Here is a short shell script to uncompress the data to a sibling data
directory:
#!/bin/sh -
destdir=data
for f in fpl-2018-19-data/*; do
dest="$destdir/$(basename -s .gz $f)"
if [ ! -f $dest ]; then
echo $dest
gunzip -c $f > $dest
fi
done
Each file contains the timestamp it was downloaded at in the filename:
$ ls data
bootstrap-static-2018-09-12T0851Z.json
bootstrap-static-2018-09-12T0852Z.json
bootstrap-static-2018-09-12T1452Z.json
bootstrap-static-2018-09-13T0220Z.json
bootstrap-static-2018-09-13T0856Z.json
bootstrap-static-2018-09-13T2056Z.json
bootstrap-static-2018-09-14T0856Z.json
bootstrap-static-2018-09-14T2056Z.json
bootstrap-static-2018-09-15T0856Z.json
bootstrap-static-2018-09-15T2056Z.json
...
I was able to extract the date from the filename using the following strptime
pattern in Python:
>>> from datetime import datetime
>>> def extract_timestamp(filename):
... return datetime.strptime(filename, 'bootstrap-static-%Y-%m-%dT%H%MZ.json')
...
>>> extract_timestamp('bootstrap-static-2018-09-15T2056Z.json')

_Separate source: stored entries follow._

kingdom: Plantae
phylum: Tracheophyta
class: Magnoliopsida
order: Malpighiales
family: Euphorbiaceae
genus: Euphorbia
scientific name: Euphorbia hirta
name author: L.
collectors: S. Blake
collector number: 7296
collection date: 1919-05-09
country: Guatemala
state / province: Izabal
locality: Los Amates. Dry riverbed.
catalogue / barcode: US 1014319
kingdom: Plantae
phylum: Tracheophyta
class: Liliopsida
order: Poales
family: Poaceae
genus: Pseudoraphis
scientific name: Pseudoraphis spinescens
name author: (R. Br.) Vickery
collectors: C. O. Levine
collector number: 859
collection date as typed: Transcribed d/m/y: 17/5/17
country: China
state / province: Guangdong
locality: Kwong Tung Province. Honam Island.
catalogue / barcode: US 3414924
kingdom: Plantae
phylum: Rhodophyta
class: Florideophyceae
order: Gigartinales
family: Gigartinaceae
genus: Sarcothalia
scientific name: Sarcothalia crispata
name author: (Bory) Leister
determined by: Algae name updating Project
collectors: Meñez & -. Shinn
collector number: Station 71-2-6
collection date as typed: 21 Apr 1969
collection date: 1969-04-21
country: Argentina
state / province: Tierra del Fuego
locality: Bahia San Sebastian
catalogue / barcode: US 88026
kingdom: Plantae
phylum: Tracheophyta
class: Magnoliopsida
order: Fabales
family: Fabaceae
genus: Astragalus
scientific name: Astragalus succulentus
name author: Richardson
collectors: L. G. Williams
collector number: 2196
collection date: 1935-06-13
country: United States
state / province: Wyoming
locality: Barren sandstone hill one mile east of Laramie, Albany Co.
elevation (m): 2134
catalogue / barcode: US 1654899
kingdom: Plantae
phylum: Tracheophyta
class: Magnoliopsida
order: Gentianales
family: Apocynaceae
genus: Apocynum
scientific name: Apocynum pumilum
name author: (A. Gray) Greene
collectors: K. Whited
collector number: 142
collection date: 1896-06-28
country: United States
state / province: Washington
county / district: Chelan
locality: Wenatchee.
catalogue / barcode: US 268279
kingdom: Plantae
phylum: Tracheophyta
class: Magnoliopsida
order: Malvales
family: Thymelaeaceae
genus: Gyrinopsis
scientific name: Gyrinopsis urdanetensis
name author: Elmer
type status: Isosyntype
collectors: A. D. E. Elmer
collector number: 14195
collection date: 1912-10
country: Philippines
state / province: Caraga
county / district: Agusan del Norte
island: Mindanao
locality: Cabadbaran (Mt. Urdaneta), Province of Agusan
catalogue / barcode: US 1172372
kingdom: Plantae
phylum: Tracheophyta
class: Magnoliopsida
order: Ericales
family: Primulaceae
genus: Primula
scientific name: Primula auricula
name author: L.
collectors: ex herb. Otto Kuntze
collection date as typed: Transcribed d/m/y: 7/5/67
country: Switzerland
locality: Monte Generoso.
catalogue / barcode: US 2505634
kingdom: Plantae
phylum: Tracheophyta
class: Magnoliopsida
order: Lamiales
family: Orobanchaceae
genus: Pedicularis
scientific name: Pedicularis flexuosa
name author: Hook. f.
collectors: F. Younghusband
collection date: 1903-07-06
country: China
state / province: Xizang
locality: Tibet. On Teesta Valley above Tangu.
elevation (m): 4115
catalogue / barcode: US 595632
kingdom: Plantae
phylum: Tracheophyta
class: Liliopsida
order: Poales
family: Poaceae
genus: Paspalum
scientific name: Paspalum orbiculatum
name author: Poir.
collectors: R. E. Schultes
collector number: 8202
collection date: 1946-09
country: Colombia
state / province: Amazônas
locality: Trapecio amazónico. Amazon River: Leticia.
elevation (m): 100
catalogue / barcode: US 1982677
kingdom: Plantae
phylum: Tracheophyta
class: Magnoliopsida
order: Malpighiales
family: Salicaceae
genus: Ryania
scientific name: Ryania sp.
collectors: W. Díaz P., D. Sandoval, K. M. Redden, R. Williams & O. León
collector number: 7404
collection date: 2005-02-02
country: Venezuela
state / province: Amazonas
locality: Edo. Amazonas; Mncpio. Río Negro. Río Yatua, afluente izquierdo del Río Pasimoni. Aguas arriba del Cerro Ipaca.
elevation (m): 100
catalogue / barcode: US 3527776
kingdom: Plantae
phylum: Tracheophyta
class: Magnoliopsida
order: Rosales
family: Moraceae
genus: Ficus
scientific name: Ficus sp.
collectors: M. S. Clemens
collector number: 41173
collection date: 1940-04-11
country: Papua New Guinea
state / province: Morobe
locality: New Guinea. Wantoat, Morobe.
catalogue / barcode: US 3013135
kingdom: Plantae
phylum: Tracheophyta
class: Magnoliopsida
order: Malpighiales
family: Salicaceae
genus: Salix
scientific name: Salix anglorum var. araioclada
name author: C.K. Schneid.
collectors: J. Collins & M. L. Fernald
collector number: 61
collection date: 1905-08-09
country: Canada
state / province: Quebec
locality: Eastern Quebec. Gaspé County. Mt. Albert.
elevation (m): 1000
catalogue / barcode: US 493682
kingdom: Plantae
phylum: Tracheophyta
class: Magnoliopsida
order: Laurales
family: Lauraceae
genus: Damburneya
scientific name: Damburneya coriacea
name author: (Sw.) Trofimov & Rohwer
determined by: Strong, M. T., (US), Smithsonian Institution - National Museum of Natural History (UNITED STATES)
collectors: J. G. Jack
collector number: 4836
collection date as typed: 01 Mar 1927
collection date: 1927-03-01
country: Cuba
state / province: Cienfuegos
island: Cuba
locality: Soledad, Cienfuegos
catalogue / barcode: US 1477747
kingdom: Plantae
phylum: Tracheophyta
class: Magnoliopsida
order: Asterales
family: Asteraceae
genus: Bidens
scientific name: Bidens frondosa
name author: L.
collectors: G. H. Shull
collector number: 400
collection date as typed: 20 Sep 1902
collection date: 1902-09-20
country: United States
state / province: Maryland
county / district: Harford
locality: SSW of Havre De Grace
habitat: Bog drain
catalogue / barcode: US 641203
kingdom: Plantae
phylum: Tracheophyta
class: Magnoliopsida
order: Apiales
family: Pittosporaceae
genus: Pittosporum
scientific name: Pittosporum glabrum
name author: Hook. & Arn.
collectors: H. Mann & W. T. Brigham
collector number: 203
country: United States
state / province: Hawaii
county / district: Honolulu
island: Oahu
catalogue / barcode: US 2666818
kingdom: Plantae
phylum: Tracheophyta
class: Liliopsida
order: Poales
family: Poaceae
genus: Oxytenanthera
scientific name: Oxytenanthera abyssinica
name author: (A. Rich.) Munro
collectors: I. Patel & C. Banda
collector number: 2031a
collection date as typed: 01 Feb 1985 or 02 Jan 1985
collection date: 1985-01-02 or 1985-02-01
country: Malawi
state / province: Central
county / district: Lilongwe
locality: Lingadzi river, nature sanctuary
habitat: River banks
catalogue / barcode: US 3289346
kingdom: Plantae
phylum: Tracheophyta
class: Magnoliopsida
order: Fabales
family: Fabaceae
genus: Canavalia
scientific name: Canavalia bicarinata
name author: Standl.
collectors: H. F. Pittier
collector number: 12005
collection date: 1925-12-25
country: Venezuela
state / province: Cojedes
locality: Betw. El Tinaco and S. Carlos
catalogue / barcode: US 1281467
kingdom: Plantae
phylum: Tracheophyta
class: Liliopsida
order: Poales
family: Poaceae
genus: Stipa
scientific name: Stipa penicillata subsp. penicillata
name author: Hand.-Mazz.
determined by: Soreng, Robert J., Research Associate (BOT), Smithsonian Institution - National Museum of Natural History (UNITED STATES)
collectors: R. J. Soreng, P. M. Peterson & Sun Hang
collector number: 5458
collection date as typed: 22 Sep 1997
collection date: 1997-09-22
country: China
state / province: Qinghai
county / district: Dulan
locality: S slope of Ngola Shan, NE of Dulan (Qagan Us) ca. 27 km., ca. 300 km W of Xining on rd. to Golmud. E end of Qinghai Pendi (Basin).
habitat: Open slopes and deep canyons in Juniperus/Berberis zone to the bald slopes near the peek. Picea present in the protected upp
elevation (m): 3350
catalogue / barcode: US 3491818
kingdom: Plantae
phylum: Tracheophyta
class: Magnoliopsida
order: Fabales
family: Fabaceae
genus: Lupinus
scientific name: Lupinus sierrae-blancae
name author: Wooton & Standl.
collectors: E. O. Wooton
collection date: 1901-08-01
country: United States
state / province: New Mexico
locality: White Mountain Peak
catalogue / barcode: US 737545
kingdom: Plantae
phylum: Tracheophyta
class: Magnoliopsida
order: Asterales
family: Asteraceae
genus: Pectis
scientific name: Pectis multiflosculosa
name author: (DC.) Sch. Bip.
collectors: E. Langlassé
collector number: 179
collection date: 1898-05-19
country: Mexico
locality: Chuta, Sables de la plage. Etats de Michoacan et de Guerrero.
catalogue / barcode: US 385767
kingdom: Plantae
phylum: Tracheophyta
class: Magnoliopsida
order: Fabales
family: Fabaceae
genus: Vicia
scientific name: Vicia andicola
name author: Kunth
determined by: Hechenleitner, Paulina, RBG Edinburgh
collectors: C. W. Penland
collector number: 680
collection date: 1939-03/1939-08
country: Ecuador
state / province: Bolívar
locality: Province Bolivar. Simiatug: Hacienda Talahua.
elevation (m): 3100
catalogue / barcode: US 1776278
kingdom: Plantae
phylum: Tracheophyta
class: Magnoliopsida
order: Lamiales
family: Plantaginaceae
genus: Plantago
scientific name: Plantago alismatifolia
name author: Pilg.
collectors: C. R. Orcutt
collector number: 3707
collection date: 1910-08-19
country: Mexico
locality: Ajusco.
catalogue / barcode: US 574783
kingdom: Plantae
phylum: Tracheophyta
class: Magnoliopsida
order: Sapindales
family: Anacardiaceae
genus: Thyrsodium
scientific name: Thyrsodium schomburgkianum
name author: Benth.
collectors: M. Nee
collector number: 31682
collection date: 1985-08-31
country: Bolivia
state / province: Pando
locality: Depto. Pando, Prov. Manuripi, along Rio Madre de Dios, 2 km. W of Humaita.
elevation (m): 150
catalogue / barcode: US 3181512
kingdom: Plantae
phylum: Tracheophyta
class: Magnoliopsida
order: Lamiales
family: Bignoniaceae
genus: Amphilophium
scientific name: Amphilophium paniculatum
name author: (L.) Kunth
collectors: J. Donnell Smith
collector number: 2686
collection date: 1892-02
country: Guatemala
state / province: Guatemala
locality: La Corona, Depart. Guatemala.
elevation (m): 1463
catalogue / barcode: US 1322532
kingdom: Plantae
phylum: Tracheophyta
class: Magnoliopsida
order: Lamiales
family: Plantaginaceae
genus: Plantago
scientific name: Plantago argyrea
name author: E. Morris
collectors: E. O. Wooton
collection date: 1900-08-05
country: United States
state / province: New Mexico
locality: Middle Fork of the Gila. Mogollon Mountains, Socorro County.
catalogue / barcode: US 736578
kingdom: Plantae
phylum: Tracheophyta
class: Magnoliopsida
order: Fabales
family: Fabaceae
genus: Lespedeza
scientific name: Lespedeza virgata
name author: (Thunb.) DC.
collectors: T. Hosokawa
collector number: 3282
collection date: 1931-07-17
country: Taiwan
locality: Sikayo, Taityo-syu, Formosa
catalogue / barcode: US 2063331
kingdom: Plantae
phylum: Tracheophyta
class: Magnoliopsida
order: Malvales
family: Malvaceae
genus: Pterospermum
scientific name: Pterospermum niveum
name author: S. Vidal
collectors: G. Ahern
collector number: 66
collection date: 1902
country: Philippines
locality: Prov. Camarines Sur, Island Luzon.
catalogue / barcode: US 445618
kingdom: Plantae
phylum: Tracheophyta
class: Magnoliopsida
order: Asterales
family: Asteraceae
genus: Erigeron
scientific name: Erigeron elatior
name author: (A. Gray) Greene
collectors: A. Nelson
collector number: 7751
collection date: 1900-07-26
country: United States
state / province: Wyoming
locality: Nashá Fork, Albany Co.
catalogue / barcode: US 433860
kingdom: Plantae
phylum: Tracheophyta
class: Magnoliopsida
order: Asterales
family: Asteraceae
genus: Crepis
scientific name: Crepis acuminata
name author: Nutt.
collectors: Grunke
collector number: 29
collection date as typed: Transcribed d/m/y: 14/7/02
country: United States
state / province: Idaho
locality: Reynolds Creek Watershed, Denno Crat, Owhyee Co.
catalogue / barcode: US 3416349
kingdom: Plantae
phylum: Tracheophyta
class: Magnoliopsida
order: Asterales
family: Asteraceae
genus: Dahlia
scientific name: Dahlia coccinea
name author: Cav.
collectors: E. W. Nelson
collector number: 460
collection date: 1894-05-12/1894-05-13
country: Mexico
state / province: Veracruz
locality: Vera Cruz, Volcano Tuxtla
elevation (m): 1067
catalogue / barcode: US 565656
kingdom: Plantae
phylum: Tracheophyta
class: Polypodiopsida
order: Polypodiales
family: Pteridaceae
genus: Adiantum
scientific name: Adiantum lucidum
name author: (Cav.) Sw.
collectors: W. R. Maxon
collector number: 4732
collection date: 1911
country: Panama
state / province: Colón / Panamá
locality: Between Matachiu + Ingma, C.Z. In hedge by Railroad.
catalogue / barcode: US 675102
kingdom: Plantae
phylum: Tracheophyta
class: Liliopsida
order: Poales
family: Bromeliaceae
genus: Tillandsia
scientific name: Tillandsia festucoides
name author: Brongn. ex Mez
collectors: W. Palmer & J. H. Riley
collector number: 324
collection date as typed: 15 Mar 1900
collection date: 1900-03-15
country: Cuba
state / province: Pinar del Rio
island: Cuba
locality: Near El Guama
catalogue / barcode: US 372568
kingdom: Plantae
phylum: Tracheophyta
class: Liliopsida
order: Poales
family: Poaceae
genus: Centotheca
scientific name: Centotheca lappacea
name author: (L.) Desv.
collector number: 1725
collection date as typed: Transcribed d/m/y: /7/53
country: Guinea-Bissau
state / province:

datetime.datetime(2018, 9, 15, 20, 56)
Example visualisations
As an experiment to see what I could do with the data, I loaded it into Elasticsearch and made some graphs with Kibana (I'll write about how I did this in a future post):
Average team value over time
Manchester City players are far and away the most expensive—although their value seems to have taken a hit recently—followed by Liverpool as a distant second. The unlucky club with ID 3 just before the tight pack at the bottom that seems to be dropping consistently in value is Arsenal.
Player value over time (top 10)
The undisputed top two most valuable players are Mohamed Salah and Harry Kane, with Sergio Agüero in tenuous third place.
Player ownership over time (top 5)
Fantasy managers are fickle, as even the most valuable players see their popularity fluctuate wildly. The subject of the precipitous drop in the middle of the graph is Sergio Agüero falling from being owned by more than half of all teams to just a third in a single week.
Salah's ownership vs value over time
While the FPL pricing algorithm is not fully understood, it's heavily influenced by demand. Here, we can see how Salah's price tightly tracks the percentage of teams he is owned by, and this trend applies for most players.